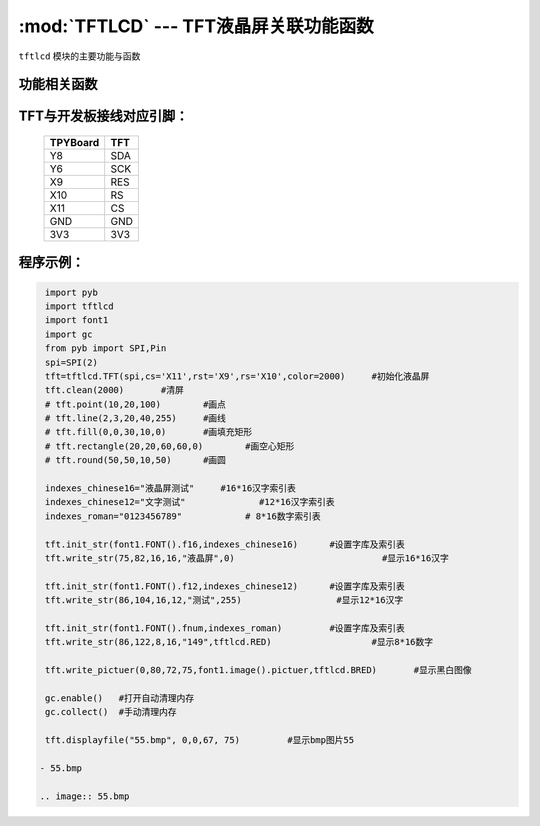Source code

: :mod:`TFTLCD` --- TFT液晶屏关联功能函数
=============================================

.. module:: TFTLCD
   :synopsis: TFT液晶屏关联功能函数

``tftlcd`` 模块的主要功能与函数

功能相关函数
----------------------

.. only:: port_tpyboard

    .. class:: tftlcd.TFT(spi,cs,rst,rs,color)
    
    创建一个TFT对象。
    
        - ``spi`` pyb.SPI对象
        - ``cs`` 引脚编号
        - ``rst``  引脚编号
        - ``rs``  引脚编号
        - ``color`` 颜色值

    .. method:: TFT.clean(color)

       清屏函数，color为屏幕底色

    .. method:: TFT.writecmd(cmd)

       写指令函数,cmd为要传入的指令
     
    .. method:: TFT.writedata(data)

       写指令函数,data为要传入的数据(8bit)
     
    .. method:: TFT.address_set(x,y,w,h)

       设置显示区域函数，x,y为开始坐标，w,h为终点坐标(显示内容的尺寸)
     
    .. method:: TFT.writecolor(color)

       写颜色函数，功能为写入一个颜色，color为要写入的颜色
     
    .. method:: TFT.point(x,y,color)

       画点指令，x,y为写入坐标，color为写入点的颜色
     
    .. method:: TFT.line(xs,ys,xe,ye,color)

       画线函数，xs,ys为起点坐标，xe,ye为终点坐标，color为线的颜色
     
    .. method:: TFT.fill(xs,ys,xe,ye,color)

       画填充矩形函数，xs,ys为起点坐标，xe,ye为终点坐标，color为填充的颜色
     
    .. method:: TFT.rectangle(x1,y1,x2,y2,color)

       画空心矩形函数,xs,ys为起点坐标，xe,ye为终点坐标，color为矩形线的颜色
     
    .. method:: TFT.round(x0,y0,r,color)

       画圆函数，x0,y0为圆心坐标，r为半径，color为圆边框的颜色
     
    .. method:: TFT.data8(data,color)

       写入一字节函数，功能为写入8个点，data为写入数据，color为点的颜色
     
    .. method:: TFT.write(x,y,a,b,fist,color)

       指定位置写数据函数，x,y为起点坐标，a,b为数据尺寸，fist为字库指针，color为数据颜色
       功能为在指定位置写入指定尺寸的数据，可指定颜色
     
    .. method:: TFT.write_str(x,y,wight,high,string,color)

       显示字符串函数，x,y为起点坐标，wight,high为字符尺寸，string为显示内容，color为字符串颜色
     
    .. method:: TFT.write_pictuer(x,y,wight,high,pictuer,color)

       显示指定颜色的黑白图像，x,y为起点坐标，wight,high为图像尺寸，pictuer为图像数组，color为图像颜色
     
    .. method:: TFT.init_str(font,indexes)

       字库与索引表初始化函数，font为字符库，indexes为字符索引表
     
    .. method:: displayfile(name,x,y,width,height)

       bmp图像显示函数，name为图像文件名称，x,y为图像起点，width,height为图像尺寸
 


TFT与开发板接线对应引脚：
------------------------------------

		+------------+---------+
		| TPYBoard   | TFT     |
		+============+=========+
		| Y8         | SDA     |
		+------------+---------+
		| Y6         | SCK     |
		+------------+---------+
		| X9         | RES     |
		+------------+---------+
		| X10        | RS      |
		+------------+---------+
		| X11        | CS      |
		+------------+---------+
		| GND        | GND     |
		+------------+---------+
		| 3V3        | 3V3     |
		+------------+---------+

程序示例：
------------

.. code-block:: python

  import pyb
  import tftlcd
  import font1
  import gc
  from pyb import SPI,Pin
  spi=SPI(2)
  tft=tftlcd.TFT(spi,cs='X11',rst='X9',rs='X10',color=2000)	#初始化液晶屏
  tft.clean(2000)	#清屏
  # tft.point(10,20,100)	#画点
  # tft.line(2,3,20,40,255)	#画线
  # tft.fill(0,0,30,10,0)	#画填充矩形
  # tft.rectangle(20,20,60,60,0)	#画空心矩形
  # tft.round(50,50,10,50)	#画圆
  
  indexes_chinese16="液晶屏测试"	#16*16汉字索引表
  indexes_chinese12="文字测试"		#12*16汉字索引表
  indexes_roman="0123456789"		# 8*16数字索引表
  
  tft.init_str(font1.FONT().f16,indexes_chinese16)	#设置字库及索引表
  tft.write_str(75,82,16,16,"液晶屏",0)				#显示16*16汉字
  
  tft.init_str(font1.FONT().f12,indexes_chinese12)	#设置字库及索引表
  tft.write_str(86,104,16,12,"测试",255)			#显示12*16汉字

  tft.init_str(font1.FONT().fnum,indexes_roman)		#设置字库及索引表
  tft.write_str(86,122,8,16,"149",tftlcd.RED)			#显示8*16数字
  
  tft.write_pictuer(0,80,72,75,font1.image().pictuer,tftlcd.BRED)	#显示黑白图像
  
  gc.enable()	#打开自动清理内存
  gc.collect()	#手动清理内存
				
  tft.displayfile("55.bmp", 0,0,67, 75)		#显示bmp图片55

 - 55.bmp
 
 .. image:: 55.bmp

▸ **EXERCISE REQUIREMENTS**: Your job is to copy each entry exactly as written; the pictures do not go in.

▸ **SOLUTION FOR THIS TASK**:
Source code

: :mod:`TFTLCD` --- TFT液晶屏关联功能函数
=============================================

.. module:: TFTLCD
   :synopsis: TFT液晶屏关联功能函数

``tftlcd`` 模块的主要功能与函数

功能相关函数
----------------------

.. only:: port_tpyboard

    .. class:: tftlcd.TFT(spi,cs,rst,rs,color)
    
    创建一个TFT对象。
    
        - ``spi`` pyb.SPI对象
        - ``cs`` 引脚编号
        - ``rst``  引脚编号
        - ``rs``  引脚编号
        - ``color`` 颜色值

    .. method:: TFT.clean(color)

       清屏函数，color为屏幕底色

    .. method:: TFT.writecmd(cmd)

       写指令函数,cmd为要传入的指令
     
    .. method:: TFT.writedata(data)

       写指令函数,data为要传入的数据(8bit)
     
    .. method:: TFT.address_set(x,y,w,h)

       设置显示区域函数，x,y为开始坐标，w,h为终点坐标(显示内容的尺寸)
     
    .. method:: TFT.writecolor(color)

       写颜色函数，功能为写入一个颜色，color为要写入的颜色
     
    .. method:: TFT.point(x,y,color)

       画点指令，x,y为写入坐标，color为写入点的颜色
     
    .. method:: TFT.line(xs,ys,xe,ye,color)

       画线函数，xs,ys为起点坐标，xe,ye为终点坐标，color为线的颜色
     
    .. method:: TFT.fill(xs,ys,xe,ye,color)

       画填充矩形函数，xs,ys为起点坐标，xe,ye为终点坐标，color为填充的颜色
     
    .. method:: TFT.rectangle(x1,y1,x2,y2,color)

       画空心矩形函数,xs,ys为起点坐标，xe,ye为终点坐标，color为矩形线的颜色
     
    .. method:: TFT.round(x0,y0,r,color)

       画圆函数，x0,y0为圆心坐标，r为半径，color为圆边框的颜色
     
    .. method:: TFT.data8(data,color)

       写入一字节函数，功能为写入8个点，data为写入数据，color为点的颜色
     
    .. method:: TFT.write(x,y,a,b,fist,color)

       指定位置写数据函数，x,y为起点坐标，a,b为数据尺寸，fist为字库指针，color为数据颜色
       功能为在指定位置写入指定尺寸的数据，可指定颜色
     
    .. method:: TFT.write_str(x,y,wight,high,string,color)

       显示字符串函数，x,y为起点坐标，wight,high为字符尺寸，string为显示内容，color为字符串颜色
     
    .. method:: TFT.write_pictuer(x,y,wight,high,pictuer,color)

       显示指定颜色的黑白图像，x,y为起点坐标，wight,high为图像尺寸，pictuer为图像数组，color为图像颜色
     
    .. method:: TFT.init_str(font,indexes)

       字库与索引表初始化函数，font为字符库，indexes为字符索引表
     
    .. method:: displayfile(name,x,y,width,height)

       bmp图像显示函数，name为图像文件名称，x,y为图像起点，width,height为图像尺寸
 


TFT与开发板接线对应引脚：
------------------------------------

		+------------+---------+
		| TPYBoard   | TFT     |
		+============+=========+
		| Y8         | SDA     |
		+------------+---------+
		| Y6         | SCK     |
		+------------+---------+
		| X9         | RES     |
		+------------+---------+
		| X10        | RS      |
		+------------+---------+
		| X11        | CS      |
		+------------+---------+
		| GND        | GND     |
		+------------+---------+
		| 3V3        | 3V3     |
		+------------+---------+

程序示例：
------------

.. code-block:: python

  import pyb
  import tftlcd
  import font1
  import gc
  from pyb import SPI,Pin
  spi=SPI(2)
  tft=tftlcd.TFT(spi,cs='X11',rst='X9',rs='X10',color=2000)	#初始化液晶屏
  tft.clean(2000)	#清屏
  # tft.point(10,20,100)	#画点
  # tft.line(2,3,20,40,255)	#画线
  # tft.fill(0,0,30,10,0)	#画填充矩形
  # tft.rectangle(20,20,60,60,0)	#画空心矩形
  # tft.round(50,50,10,50)	#画圆
  
  indexes_chinese16="液晶屏测试"	#16*16汉字索引表
  indexes_chinese12="文字测试"		#12*16汉字索引表
  indexes_roman="0123456789"		# 8*16数字索引表
  
  tft.init_str(font1.FONT().f16,indexes_chinese16)	#设置字库及索引表
  tft.write_str(75,82,16,16,"液晶屏",0)				#显示16*16汉字
  
  tft.init_str(font1.FONT().f12,indexes_chinese12)	#设置字库及索引表
  tft.write_str(86,104,16,12,"测试",255)			#显示12*16汉字

  tft.init_str(font1.FONT().fnum,indexes_roman)		#设置字库及索引表
  tft.write_str(86,122,8,16,"149",tftlcd.RED)			#显示8*16数字
  
  tft.write_pictuer(0,80,72,75,font1.image().pictuer,tftlcd.BRED)	#显示黑白图像
  
  gc.enable()	#打开自动清理内存
  gc.collect()	#手动清理内存
				
  tft.displayfile("55.bmp", 0,0,67, 75)		#显示bmp图片55

 - 55.bmp
 
 .. image:: 55.bmp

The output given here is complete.